Requisitos de la tarea = Prosigue el texto sobre la verdad y el relato del conflicto vasco a partir de su última oración.

Extracto del documento =

Cada conflicto y cada cultura han tenido su forma de afrontar esto: entre las catárticas audiencias públicas de Sudáfrica y la apuesta por no abrir esos cajones en Irlanda debe haber un punto medio vasco. Pero ¿cabe una Comisión de la Verdad como la que ha puesto sobre la mesa EPPK en esa reunión de Logroño? No parece que el Estado esté dispuesto a abordarlo ni siquiera de modo teórico, primero porque supondría renunciar a su falaz relato de una única violencia y segundo y principal porque a estas alturas hay más crímenes sin resolver por su acción que por la de ETA. Lo innegable es que en esta década post-lucha armada no se ha resuelto un solo caso nuevo de guerra sucia ni ha habido una nueva condena por torturas en el Estado español (sí en Europa, la de Portu-Sarasola). Y ni siquiera el informe de Lakua que detallaba 4.113 casos ha roto esa barrera negacionista.
Para llegar a ese escalón de la verdad seguramente habrá que pisar otro previo, que es el del reconocimiento. En el PSE ya se admite en privado que más pronto que tarde habrá que hacer alguna reflexión pública sobre los GAL. También al PNV se le acumulan voces que le recuerdan que en el informe firmado por su Gobierno aparecen 300 casos de torturas de la Ertzaintza. Si van a hacer su 18 de Octubre, para su impacto político en Euskal Herria no resultará indiferente que eso sea este año o dentro de una década, ni será lo mismo que lo enuncie un Eneko Andueza o un Felipe González (que lo más lejos que ha llegado ha sido a decir que le propusieron «volar a la cúpula de ETA, y dije no»). Como no ha sido lo mismo que en Aiete se pronunciara Arnaldo Otegi o, pongamos por caso, Maddalen Iriarte.
En una balanza figurada, con el paso del tiempo lo lógico y deseable sería que la verdad ganara peso mientras la perdiera el relato, convertido en mera batalla muchas veces partidista. Es decir, que la realidad de los hechos tomara el lugar de su memoria distorsionada. Hay mucho de inercia generacional en la sobreexplotación de esta cuestión. Como muestran algunos estudios recientes, los más jóvenes desconocen casi todo sobre los avatares del conflicto armado y tampoco parecen muy preocupados por aprenderlo.

Entradas de datos almacenadas:

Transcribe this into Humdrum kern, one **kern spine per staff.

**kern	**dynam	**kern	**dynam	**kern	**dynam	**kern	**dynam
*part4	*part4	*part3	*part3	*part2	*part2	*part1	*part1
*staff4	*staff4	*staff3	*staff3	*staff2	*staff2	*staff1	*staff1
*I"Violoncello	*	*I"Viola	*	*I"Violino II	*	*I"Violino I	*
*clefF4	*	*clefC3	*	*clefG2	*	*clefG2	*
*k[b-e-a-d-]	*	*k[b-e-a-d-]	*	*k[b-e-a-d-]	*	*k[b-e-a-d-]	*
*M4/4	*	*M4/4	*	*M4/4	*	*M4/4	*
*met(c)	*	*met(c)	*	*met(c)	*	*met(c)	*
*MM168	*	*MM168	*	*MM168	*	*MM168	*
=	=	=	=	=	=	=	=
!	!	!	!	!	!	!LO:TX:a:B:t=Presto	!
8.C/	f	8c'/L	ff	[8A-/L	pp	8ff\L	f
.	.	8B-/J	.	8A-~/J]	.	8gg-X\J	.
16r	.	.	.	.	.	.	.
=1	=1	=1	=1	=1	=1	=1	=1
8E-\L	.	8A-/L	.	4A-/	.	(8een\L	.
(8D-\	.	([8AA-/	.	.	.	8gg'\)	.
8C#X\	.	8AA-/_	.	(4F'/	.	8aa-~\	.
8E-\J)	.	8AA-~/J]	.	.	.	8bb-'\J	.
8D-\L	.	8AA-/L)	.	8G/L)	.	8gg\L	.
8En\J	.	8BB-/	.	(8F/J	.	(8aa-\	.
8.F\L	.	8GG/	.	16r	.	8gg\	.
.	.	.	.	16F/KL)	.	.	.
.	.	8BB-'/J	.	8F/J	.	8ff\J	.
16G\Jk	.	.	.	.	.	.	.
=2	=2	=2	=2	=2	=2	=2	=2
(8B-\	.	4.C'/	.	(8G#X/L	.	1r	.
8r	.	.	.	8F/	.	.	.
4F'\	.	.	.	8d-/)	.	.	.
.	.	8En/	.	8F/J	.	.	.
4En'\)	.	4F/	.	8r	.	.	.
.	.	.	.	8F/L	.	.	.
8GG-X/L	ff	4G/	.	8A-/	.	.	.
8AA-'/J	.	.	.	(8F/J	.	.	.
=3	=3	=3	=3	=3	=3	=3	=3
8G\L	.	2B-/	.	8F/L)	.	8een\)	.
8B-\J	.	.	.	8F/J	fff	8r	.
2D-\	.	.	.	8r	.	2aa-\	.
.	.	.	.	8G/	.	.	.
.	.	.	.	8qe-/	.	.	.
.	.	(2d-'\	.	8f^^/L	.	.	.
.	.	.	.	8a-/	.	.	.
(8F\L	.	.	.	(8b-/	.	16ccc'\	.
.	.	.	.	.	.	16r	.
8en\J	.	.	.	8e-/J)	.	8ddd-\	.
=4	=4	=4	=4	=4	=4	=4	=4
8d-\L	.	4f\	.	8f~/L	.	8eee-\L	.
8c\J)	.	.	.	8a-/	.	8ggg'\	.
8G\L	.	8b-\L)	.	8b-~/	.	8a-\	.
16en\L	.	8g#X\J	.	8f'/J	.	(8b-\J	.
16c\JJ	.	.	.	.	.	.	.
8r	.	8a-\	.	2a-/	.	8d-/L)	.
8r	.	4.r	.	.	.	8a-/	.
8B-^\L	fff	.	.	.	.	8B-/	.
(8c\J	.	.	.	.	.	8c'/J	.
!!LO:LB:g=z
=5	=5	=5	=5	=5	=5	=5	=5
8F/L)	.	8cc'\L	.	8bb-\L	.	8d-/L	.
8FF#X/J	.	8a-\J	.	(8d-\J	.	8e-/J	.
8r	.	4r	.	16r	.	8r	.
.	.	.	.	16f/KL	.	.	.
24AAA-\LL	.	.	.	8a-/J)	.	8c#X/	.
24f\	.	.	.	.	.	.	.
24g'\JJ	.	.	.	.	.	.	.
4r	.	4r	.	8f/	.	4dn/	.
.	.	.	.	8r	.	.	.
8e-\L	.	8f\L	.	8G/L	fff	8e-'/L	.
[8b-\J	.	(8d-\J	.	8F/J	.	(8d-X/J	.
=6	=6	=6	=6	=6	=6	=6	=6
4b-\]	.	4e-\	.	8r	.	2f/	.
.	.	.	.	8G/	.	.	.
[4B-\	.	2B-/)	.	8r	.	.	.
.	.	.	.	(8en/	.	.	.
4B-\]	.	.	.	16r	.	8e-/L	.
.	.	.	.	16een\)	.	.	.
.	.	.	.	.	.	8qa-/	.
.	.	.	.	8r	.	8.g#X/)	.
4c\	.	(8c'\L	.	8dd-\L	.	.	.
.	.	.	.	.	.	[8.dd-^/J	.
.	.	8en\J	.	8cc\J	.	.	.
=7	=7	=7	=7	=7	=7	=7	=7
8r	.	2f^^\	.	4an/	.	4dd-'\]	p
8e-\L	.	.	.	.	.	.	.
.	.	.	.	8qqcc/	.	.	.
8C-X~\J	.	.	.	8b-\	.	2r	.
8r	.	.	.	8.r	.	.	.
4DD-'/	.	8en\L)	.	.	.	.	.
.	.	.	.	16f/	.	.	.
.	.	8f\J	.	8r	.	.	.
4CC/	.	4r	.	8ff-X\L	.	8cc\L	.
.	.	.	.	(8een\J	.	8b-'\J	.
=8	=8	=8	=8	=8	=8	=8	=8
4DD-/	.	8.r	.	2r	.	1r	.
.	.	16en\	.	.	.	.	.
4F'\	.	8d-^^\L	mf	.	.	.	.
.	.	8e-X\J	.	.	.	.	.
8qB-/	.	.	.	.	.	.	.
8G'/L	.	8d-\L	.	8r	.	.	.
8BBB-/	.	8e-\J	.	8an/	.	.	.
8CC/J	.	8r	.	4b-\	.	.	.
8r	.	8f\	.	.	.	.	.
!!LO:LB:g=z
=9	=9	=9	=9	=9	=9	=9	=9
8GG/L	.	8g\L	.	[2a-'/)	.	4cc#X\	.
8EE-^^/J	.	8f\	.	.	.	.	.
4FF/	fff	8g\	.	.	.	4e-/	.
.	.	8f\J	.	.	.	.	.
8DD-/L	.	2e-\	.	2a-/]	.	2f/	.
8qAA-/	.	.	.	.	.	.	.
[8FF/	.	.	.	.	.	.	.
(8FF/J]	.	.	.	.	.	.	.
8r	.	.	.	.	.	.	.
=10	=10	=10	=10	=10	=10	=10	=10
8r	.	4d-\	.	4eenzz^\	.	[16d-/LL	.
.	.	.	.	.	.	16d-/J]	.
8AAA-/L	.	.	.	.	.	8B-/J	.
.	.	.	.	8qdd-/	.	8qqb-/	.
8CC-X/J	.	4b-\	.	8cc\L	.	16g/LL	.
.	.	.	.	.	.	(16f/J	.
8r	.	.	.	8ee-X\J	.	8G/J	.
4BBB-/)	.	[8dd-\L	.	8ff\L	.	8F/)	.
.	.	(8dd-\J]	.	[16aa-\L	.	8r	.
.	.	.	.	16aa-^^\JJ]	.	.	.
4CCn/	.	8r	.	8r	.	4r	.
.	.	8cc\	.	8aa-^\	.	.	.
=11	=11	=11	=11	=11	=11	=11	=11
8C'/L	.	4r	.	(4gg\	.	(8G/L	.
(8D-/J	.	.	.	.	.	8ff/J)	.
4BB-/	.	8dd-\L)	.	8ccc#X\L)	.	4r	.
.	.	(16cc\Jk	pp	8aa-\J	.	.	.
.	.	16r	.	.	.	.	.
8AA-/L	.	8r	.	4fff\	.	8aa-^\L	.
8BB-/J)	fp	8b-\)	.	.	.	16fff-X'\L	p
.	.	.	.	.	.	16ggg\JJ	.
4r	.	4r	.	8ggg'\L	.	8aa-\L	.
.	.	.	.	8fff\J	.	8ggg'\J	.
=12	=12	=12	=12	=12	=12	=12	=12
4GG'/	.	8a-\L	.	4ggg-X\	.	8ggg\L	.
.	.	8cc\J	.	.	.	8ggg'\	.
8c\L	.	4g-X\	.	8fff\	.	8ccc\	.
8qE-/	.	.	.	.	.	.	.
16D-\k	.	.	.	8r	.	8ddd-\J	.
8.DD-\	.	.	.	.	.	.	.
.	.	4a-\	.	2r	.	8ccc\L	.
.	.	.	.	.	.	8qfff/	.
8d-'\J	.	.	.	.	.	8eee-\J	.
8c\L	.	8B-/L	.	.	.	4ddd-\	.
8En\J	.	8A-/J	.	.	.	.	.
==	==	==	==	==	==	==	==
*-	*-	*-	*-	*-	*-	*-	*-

Respuesta del ejercicio =
Postconflicto o prerresolución
Estos nudos pendientes en el ámbito de las consecuencias del conflicto han sido utilizados durante esta década para demorar la cuestión política, el cuarto punto de Aiete, las causas. No cabe negar que el elemento político ha perdido pulso en Euskal Herria en este tiempo, dividible por trienios desde 2011: en 2014 la exitosa cadena humana de Gure Esku mostró que había una movilización pujante por el derecho a decidir, pero en 2017 no hubo un acompañamiento decidido al proceso catalán –que más bien pareció suscitar temor– y en 2020 la pandemia introdujo otras prioridades que lo han dejado sepultado.
¿En qué temperatura estará esta cuestión en la Euskal Herria de 2023 o de 2026? Dependerá de múltiples factores: la factura que pasa la pandemia al actual modelo de autogobierno, el desenlace de la mesa política Gobierno-Govern, la activación o no del debate del Nuevo Estatus que lleva una década aletargado, la apertura o no de la prometida reflexión sobre el Amejoramiento en Nafarroa…
De momento, sin haber tenido demasiado eco, la reciente Declaración de Arantzazu corrobora que sigue habiendo una mayoría plural por el derecho a decidir que no se ha disgregado y que está dispuesta a implicarse por la resolución integral al conflicto. Aunque esto sí suene realmente a trabajo por encima de décadas, sin fecha previsible.